→ **Data for review**
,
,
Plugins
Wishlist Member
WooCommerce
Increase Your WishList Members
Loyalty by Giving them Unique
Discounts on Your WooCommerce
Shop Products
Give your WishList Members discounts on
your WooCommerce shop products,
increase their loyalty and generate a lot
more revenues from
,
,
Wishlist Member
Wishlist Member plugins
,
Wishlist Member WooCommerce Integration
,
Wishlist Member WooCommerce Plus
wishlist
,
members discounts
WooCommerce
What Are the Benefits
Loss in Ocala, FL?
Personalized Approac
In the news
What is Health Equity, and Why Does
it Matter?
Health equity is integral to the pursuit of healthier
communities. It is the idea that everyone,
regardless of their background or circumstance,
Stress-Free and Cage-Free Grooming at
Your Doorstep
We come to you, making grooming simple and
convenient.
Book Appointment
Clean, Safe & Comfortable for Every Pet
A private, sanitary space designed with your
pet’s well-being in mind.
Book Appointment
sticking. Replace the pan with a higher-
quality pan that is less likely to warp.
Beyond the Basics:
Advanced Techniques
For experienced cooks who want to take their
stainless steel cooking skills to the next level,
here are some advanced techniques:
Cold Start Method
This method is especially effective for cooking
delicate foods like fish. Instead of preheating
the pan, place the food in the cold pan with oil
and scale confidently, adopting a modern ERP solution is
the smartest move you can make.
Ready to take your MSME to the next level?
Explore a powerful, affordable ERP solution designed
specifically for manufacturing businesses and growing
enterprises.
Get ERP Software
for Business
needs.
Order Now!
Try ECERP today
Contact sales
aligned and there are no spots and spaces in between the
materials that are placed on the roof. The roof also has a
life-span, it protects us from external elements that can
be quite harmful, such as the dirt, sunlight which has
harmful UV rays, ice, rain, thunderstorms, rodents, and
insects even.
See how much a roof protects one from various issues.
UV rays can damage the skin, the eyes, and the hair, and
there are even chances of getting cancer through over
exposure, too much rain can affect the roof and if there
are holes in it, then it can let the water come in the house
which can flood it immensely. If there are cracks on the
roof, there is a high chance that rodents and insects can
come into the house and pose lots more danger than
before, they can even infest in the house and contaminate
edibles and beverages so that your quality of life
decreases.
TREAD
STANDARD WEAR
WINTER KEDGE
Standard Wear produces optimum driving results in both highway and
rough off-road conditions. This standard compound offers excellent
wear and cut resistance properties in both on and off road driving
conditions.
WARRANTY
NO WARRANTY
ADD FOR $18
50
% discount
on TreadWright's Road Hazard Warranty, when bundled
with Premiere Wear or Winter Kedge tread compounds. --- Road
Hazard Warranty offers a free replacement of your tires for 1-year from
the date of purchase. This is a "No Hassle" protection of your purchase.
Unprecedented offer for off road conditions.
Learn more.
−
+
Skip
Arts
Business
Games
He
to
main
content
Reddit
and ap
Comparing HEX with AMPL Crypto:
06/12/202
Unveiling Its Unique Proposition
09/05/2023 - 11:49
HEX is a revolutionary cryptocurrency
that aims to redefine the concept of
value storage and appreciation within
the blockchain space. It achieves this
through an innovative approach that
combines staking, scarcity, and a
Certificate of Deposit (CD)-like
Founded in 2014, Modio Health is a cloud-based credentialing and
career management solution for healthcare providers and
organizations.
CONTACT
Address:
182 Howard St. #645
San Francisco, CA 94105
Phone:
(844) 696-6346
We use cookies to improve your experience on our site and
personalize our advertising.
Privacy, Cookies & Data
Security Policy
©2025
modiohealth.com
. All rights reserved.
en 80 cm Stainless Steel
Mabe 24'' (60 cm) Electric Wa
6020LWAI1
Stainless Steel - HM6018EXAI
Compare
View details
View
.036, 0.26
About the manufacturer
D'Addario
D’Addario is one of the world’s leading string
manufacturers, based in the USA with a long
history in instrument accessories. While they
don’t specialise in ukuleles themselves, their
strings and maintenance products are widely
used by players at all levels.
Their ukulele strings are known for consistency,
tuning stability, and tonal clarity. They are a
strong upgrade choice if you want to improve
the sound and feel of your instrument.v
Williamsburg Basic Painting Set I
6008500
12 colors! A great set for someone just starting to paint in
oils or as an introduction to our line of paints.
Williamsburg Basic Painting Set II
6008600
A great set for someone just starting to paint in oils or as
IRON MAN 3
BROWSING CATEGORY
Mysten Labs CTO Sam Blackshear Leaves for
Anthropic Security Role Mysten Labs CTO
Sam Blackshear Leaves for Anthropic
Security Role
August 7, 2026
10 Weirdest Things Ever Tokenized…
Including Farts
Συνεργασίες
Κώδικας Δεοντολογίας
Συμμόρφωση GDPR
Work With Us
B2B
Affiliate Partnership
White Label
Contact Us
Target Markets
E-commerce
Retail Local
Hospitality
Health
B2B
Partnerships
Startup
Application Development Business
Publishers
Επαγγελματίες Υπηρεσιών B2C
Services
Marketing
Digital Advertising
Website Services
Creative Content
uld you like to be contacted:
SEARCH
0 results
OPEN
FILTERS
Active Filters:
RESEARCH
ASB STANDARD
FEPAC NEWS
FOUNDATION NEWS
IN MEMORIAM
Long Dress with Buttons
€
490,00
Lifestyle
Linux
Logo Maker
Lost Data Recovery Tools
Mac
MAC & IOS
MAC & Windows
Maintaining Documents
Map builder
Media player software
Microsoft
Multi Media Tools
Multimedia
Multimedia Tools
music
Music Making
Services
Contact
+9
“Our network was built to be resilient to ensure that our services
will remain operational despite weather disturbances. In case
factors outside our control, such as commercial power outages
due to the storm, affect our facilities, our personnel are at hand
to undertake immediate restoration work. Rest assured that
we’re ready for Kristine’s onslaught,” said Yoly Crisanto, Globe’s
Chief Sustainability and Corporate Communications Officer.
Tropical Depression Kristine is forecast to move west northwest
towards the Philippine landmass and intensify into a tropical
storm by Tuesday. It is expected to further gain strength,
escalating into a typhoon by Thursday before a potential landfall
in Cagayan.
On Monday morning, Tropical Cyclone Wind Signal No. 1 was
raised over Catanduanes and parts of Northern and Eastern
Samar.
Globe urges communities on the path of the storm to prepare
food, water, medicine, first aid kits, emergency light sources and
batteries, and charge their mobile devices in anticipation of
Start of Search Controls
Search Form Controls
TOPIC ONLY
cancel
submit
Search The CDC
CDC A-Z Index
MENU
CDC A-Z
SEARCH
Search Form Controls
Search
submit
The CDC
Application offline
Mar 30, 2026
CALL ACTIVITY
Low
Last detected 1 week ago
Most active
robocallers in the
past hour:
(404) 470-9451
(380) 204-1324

→ **Work instruction**
All of the material above is to be retyped word for word.

→ **Task response**
,
,
Plugins
Wishlist Member
WooCommerce
Increase Your WishList Members
Loyalty by Giving them Unique
Discounts on Your WooCommerce
Shop Products
Give your WishList Members discounts on
your WooCommerce shop products,
increase their loyalty and generate a lot
more revenues from
,
,
Wishlist Member
Wishlist Member plugins
,
Wishlist Member WooCommerce Integration
,
Wishlist Member WooCommerce Plus
wishlist
,
members discounts
WooCommerce
What Are the Benefits
Loss in Ocala, FL?
Personalized Approac
In the news
What is Health Equity, and Why Does
it Matter?
Health equity is integral to the pursuit of healthier
communities. It is the idea that everyone,
regardless of their background or circumstance,
Stress-Free and Cage-Free Grooming at
Your Doorstep
We come to you, making grooming simple and
convenient.
Book Appointment
Clean, Safe & Comfortable for Every Pet
A private, sanitary space designed with your
pet’s well-being in mind.
Book Appointment
sticking. Replace the pan with a higher-
quality pan that is less likely to warp.
Beyond the Basics:
Advanced Techniques
For experienced cooks who want to take their
stainless steel cooking skills to the next level,
here are some advanced techniques:
Cold Start Method
This method is especially effective for cooking
delicate foods like fish. Instead of preheating
the pan, place the food in the cold pan with oil
and scale confidently, adopting a modern ERP solution is
the smartest move you can make.
Ready to take your MSME to the next level?
Explore a powerful, affordable ERP solution designed
specifically for manufacturing businesses and growing
enterprises.
Get ERP Software
for Business
needs.
Order Now!
Try ECERP today
Contact sales
aligned and there are no spots and spaces in between the
materials that are placed on the roof. The roof also has a
life-span, it protects us from external elements that can
be quite harmful, such as the dirt, sunlight which has
harmful UV rays, ice, rain, thunderstorms, rodents, and
insects even.
See how much a roof protects one from various issues.
UV rays can damage the skin, the eyes, and the hair, and
there are even chances of getting cancer through over
exposure, too much rain can affect the roof and if there
are holes in it, then it can let the water come in the house
which can flood it immensely. If there are cracks on the
roof, there is a high chance that rodents and insects can
come into the house and pose lots more danger than
before, they can even infest in the house and contaminate
edibles and beverages so that your quality of life
decreases.
TREAD
STANDARD WEAR
WINTER KEDGE
Standard Wear produces optimum driving results in both highway and
rough off-road conditions. This standard compound offers excellent
wear and cut resistance properties in both on and off road driving
conditions.
WARRANTY
NO WARRANTY
ADD FOR $18
50
% discount
on TreadWright's Road Hazard Warranty, when bundled
with Premiere Wear or Winter Kedge tread compounds. --- Road
Hazard Warranty offers a free replacement of your tires for 1-year from
the date of purchase. This is a "No Hassle" protection of your purchase.
Unprecedented offer for off road conditions.
Learn more.
−
+
Skip
Arts
Business
Games
He
to
main
content
Reddit
and ap
Comparing HEX with AMPL Crypto:
06/12/202
Unveiling Its Unique Proposition
09/05/2023 - 11:49
HEX is a revolutionary cryptocurrency
that aims to redefine the concept of
value storage and appreciation within
the blockchain space. It achieves this
through an innovative approach that
combines staking, scarcity, and a
Certificate of Deposit (CD)-like
Founded in 2014, Modio Health is a cloud-based credentialing and
career management solution for healthcare providers and
organizations.
CONTACT
Address:
182 Howard St. #645
San Francisco, CA 94105
Phone:
(844) 696-6346
We use cookies to improve your experience on our site and
personalize our advertising.
Privacy, Cookies & Data
Security Policy
©2025
modiohealth.com
. All rights reserved.
en 80 cm Stainless Steel
Mabe 24'' (60 cm) Electric Wa
6020LWAI1
Stainless Steel - HM6018EXAI
Compare
View details
View
.036, 0.26
About the manufacturer
D'Addario
D’Addario is one of the world’s leading string
manufacturers, based in the USA with a long
history in instrument accessories. While they
don’t specialise in ukuleles themselves, their
strings and maintenance products are widely
used by players at all levels.
Their ukulele strings are known for consistency,
tuning stability, and tonal clarity. They are a
strong upgrade choice if you want to improve
the sound and feel of your instrument.v
Williamsburg Basic Painting Set I
6008500
12 colors! A great set for someone just starting to paint in
oils or as an introduction to our line of paints.
Williamsburg Basic Painting Set II
6008600
A great set for someone just starting to paint in oils or as
IRON MAN 3
BROWSING CATEGORY
Mysten Labs CTO Sam Blackshear Leaves for
Anthropic Security Role Mysten Labs CTO
Sam Blackshear Leaves for Anthropic
Security Role
August 7, 2026
10 Weirdest Things Ever Tokenized…
Including Farts
Συνεργασίες
Κώδικας Δεοντολογίας
Συμμόρφωση GDPR
Work With Us
B2B
Affiliate Partnership
White Label
Contact Us
Target Markets
E-commerce
Retail Local
Hospitality
Health
B2B
Partnerships
Startup
Application Development Business
Publishers
Επαγγελματίες Υπηρεσιών B2C
Services
Marketing
Digital Advertising
Website Services
Creative Content
uld you like to be contacted:
SEARCH
0 results
OPEN
FILTERS
Active Filters:
RESEARCH
ASB STANDARD
FEPAC NEWS
FOUNDATION NEWS
IN MEMORIAM
Long Dress with Buttons
€
490,00
Lifestyle
Linux
Logo Maker
Lost Data Recovery Tools
Mac
MAC & IOS
MAC & Windows
Maintaining Documents
Map builder
Media player software
Microsoft
Multi Media Tools
Multimedia
Multimedia Tools
music
Music Making
Services
Contact
+9
“Our network was built to be resilient to ensure that our services
will remain operational despite weather disturbances. In case
factors outside our control, such as commercial power outages
due to the storm, affect our facilities, our personnel are at hand
to undertake immediate restoration work. Rest assured that
we’re ready for Kristine’s onslaught,” said Yoly Crisanto, Globe’s
Chief Sustainability and Corporate Communications Officer.
Tropical Depression Kristine is forecast to move west northwest
towards the Philippine landmass and intensify into a tropical
storm by Tuesday. It is expected to further gain strength,
escalating into a typhoon by Thursday before a potential landfall
in Cagayan.
On Monday morning, Tropical Cyclone Wind Signal No. 1 was
raised over Catanduanes and parts of Northern and Eastern
Samar.
Globe urges communities on the path of the storm to prepare
food, water, medicine, first aid kits, emergency light sources and
batteries, and charge their mobile devices in anticipation of
Start of Search Controls
Search Form Controls
TOPIC ONLY
cancel
submit
Search The CDC
CDC A-Z Index
MENU
CDC A-Z
SEARCH
Search Form Controls
Search
submit
The CDC
Application offline
Mar 30, 2026
CALL ACTIVITY
Low
Last detected 1 week ago
Most active
robocallers in the
past hour:
(404) 470-9451
(380) 204-1324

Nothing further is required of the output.